Folha de S.Paulo

Velejador supera o ‘Everest dos mares’ após incêndio e quebras

- ALEX SABINO

DE SÃO PAULO

De cabeça para a baixo, pendurado pelo tornozelo, no escuro da madrugada e a poucos metros de cair no Oceano Pacífico, Conrad Colman, 33, percebeu: poderia morrer ali.

“Não tinha a menor ideia de como sair ”, disse o neozelandê­s à Folha.

O barco Foresight Natural Energy foi sua casa por 106 dias, o tempo que levou para completar a Vendée Globe Race, uma das corridas de vela mais exigentes do planeta. Uma volta ao mundo de 40 mil quilômetro­s que Colman jurou que terminaria. Conseguiu depois de sacrifício que justificou o apelido da prova: o “Everest dos mares”. Cruzou a linha de chegada na embarcação com a velocidade de 2,4 nós (4,4 km/h).

“Sabia que seria um desafio. Mas foi muito maior do que sonhava”, disse Colman.

Ao tropeçar e ficar preso pela corda, o capacete com lanterna que usava caiu no mar. Ficou uma hora no breu até sair daquela situação e voltar ao barco. Teve mais.

A largada e a chegada foram em Les Sables-d’Olonne, na França. No sul do Oceano Atlântico, o piloto automático parou de funcionar e o barco começou adernar para a direita. Colman ficou preso por três horas no cockpit, sem conseguir sair. Poderia pedir socorro, mas este não chegaria a tempo se o Foresight seguisse tombando.

Ele resolveu às pressas o problema mecânico e a embarcação voltou à posição normal. “Se eu estivesse na Apolo 11 [primeira espaçonave a pousar na lua] teria mais chance de ser resgatado do que naquela situação. Eu tinha de consertar logo.”

No Oceano Índico, um curto circuito causou incêndio no barco e poderia tê-lo destruído. Ao acionar o extintor para apagar o fogo, Colman teve mais um item para a coleção de apuros: este não funcionava.

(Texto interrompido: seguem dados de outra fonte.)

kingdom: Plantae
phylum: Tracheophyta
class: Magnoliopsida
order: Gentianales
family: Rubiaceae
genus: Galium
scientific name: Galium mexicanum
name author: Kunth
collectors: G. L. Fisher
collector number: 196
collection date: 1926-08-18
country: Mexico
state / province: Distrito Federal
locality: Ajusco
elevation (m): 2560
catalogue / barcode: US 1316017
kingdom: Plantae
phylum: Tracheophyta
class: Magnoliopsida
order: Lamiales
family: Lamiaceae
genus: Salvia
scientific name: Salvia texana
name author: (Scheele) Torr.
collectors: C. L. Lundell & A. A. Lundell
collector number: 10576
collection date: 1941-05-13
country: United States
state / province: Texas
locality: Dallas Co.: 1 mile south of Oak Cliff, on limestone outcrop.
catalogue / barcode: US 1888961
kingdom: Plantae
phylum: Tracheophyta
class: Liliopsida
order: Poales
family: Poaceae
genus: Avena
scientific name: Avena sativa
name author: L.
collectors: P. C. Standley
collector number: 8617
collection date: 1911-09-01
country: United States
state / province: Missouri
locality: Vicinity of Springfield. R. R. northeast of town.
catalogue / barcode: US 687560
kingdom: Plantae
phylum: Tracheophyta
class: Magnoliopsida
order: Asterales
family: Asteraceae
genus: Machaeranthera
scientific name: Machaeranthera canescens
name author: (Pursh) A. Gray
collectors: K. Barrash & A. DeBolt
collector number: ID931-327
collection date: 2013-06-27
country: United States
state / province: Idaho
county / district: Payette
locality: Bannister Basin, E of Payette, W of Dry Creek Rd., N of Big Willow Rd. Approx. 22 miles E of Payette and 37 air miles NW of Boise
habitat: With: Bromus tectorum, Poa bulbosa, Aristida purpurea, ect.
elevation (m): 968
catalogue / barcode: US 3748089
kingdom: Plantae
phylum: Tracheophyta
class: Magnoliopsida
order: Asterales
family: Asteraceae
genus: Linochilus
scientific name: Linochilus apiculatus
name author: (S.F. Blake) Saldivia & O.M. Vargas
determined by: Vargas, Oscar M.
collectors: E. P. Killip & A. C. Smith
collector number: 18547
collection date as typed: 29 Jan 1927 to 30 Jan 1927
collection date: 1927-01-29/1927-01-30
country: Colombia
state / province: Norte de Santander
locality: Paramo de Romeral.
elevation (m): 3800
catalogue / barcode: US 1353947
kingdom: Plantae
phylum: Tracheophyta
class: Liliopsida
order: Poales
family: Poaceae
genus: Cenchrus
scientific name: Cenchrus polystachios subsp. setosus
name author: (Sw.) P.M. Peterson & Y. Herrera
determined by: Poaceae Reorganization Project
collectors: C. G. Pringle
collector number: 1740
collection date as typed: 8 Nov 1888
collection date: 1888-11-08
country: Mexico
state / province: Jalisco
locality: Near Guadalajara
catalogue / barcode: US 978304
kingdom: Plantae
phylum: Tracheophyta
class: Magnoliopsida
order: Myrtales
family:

Correu para pegar cobertor elétrico e abafar as chamas. Levou um choque que o atirou longe.

“Apesar de tudo isso, consegui conter o fogo.”

O pior estava por vir. Após 97 dias no mar, o mastro quebrou no meio. Faltavam 1.100 quilômetro­s para a chegada. O velejador estava próximo da costa portuguesa e era possível pedir ajuda. Isso significar­ia desistir da prova.

Apesar do pouco espaço físico e da limitação de equipament­os, ele usou peças de madeira quebradas, corda e cola e improvisou nova peça. LEMBRANÇA Quando Colman tinha 11 meses, seu pai morreu em um acidente. Caiu do topo do mastro de um barco quando tentava arrumá-lo.

“Não tive medo. Problemas com mastros são comuns. Era questão de honra terminar a prova. Chegaria nem se fosse remando”, disse.

Honra e sonho. O Foresight era um barco de segunda mão comprado por Colman por R$ 1,6 milhão. Raspou as economias da família para adquirilo. Uma quantia pequena se comparada aos concorrent­es na prova, patrocinad­os por grandes empresas e com equipes a bordo e em terra.

O time de apoio de Colman era sua mulher, Clara. Foi ela quem o esperou na linha de chegada com um prato de salada. Nos últimos dias, o velejador sobreviveu com biscoitos e brotos de alfafa. O resto da comida havia acabado. Vegetarian­o, ele se recusava a pescar. No período, ingeriu 700 calorias por dia, um terço do que precisava.

De sua casa, em Lorient, na França, ele planeja a próxima aventura. Apesar dos apertos, quer disputar a prova de novo. Segundo ele, para ganhar. Neste ano, ele foi o 16º entre os 16 que completara­m a corrida.

“Diante de tudo o que aconteceu, foi uma vitória.”